顧客の状況を俯瞰的に把握し、最適な方法で課題解決に導く必要があります。そこで重要なのが、情報をまとめて的確に課題を発見する課題発見力です。
ヒアリング力
顧客から情報を聞き出すヒアリング力です。単純に聞きたいことを質問するだけでなく、担当者を取り巻く環境や組織全体の課題や問題、組織構成についての情報を引き出すことも必要です。組織全体を把握するために、いかに担当者から多くの情報を引き出せるかは営業に問われるスキルです。
コミュニケーション力
コミュニケーション能力は話ができるということだけではなく、齟齬なく情報を受け取り、伝える技術です。コミュニケーションに齟齬が生まれると、余計な時間や手間、ストレスがかかってしまいます。
柔軟な対応力
営業は顧客からの急な要望や変更の対応をしながら、目標数字を追わなくてはなりません。限られた時間の中で優先順位をつけながら、適切な対応をする必要があります。
ストレス耐性
営業は顧客と社内の間で調整を行う業務も担っています。また成果がリアルな数字として見えるためプレッシャーを感じやすい職種であるため、うまくストレスを対処することも大事なスキルです。
5.営業職はどんな人が向いている?
営業は顧客とのやり取りが必ず発生し、顧客接点の数と成果が比例しやすい業種であることから人と接することが好きな人、行動的な人、問題解決が好きな人は営業に向いています。

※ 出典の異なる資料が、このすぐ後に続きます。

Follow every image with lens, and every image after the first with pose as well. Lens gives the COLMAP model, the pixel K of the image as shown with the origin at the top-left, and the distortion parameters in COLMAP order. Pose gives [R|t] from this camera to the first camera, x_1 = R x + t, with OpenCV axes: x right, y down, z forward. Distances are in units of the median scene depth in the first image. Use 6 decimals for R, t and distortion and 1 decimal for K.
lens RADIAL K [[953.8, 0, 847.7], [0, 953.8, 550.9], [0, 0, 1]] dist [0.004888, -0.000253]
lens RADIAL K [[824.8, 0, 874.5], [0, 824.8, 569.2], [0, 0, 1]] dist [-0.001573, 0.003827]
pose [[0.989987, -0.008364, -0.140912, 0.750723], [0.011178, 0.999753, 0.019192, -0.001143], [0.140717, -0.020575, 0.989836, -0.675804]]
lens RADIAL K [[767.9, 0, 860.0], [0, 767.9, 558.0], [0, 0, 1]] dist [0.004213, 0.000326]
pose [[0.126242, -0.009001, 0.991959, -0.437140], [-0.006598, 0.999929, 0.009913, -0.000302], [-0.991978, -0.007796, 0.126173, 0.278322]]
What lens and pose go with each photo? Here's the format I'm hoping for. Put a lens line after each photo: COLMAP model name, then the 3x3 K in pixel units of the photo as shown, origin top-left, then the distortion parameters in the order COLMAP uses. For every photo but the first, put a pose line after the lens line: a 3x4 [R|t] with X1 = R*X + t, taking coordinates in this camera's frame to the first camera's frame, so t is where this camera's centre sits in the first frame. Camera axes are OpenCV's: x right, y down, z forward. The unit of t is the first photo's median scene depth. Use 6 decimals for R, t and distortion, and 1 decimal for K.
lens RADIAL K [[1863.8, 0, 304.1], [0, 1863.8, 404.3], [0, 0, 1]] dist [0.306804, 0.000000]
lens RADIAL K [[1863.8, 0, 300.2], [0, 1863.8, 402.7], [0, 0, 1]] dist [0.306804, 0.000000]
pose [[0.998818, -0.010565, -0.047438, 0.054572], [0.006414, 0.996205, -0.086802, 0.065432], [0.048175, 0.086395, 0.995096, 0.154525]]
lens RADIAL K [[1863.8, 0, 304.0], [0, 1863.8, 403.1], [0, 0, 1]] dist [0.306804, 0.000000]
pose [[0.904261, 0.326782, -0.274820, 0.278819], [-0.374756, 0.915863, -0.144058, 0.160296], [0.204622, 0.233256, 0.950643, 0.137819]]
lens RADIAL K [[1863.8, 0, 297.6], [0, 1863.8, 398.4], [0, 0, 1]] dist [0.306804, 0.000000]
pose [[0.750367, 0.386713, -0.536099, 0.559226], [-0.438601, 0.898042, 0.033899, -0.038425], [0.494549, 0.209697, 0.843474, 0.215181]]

また、成果が数字で見えるため目標達成意欲、成長意欲が高い人も営業に向いていると言えます。 ただし、営業と言っても組織によって業務が大きく異なるため「上記に当てはまらないから営業には向いていない」ということではありません。「自社の商品が好き」「チームメンバーが好き」という理由でも大きな成果につながることもあります。
6.営業スキルを上げる方法
- ・多くの商談を体験する
- ・商談事例やノウハウを共有してもらう
- ・商談を評価してもらう
- ・情報収集を行う
営業スキルをあげる方法についてはこちらで詳しく解説しています。
7.営業は辛い?得られる経験とメリット
営業は「辛い」というイメージも強く、避けられがちな職種でもあります。しかし営業は基本的なビジネスマナーはもちろん、課題解決能力や対応力、自己管理能力に至るまで ビジネスに必要なスキルを身につけることができる業務なのです。
また、営業という仕事はどの企業でも必要とされるため、スキルを磨くことでキャリアを広げることもできます。売上や目標数字が明確であるため、プレッシャーや焦りを感じやすいことも確かですが、営業で得られる経験やスキルは大きな価値があるのです。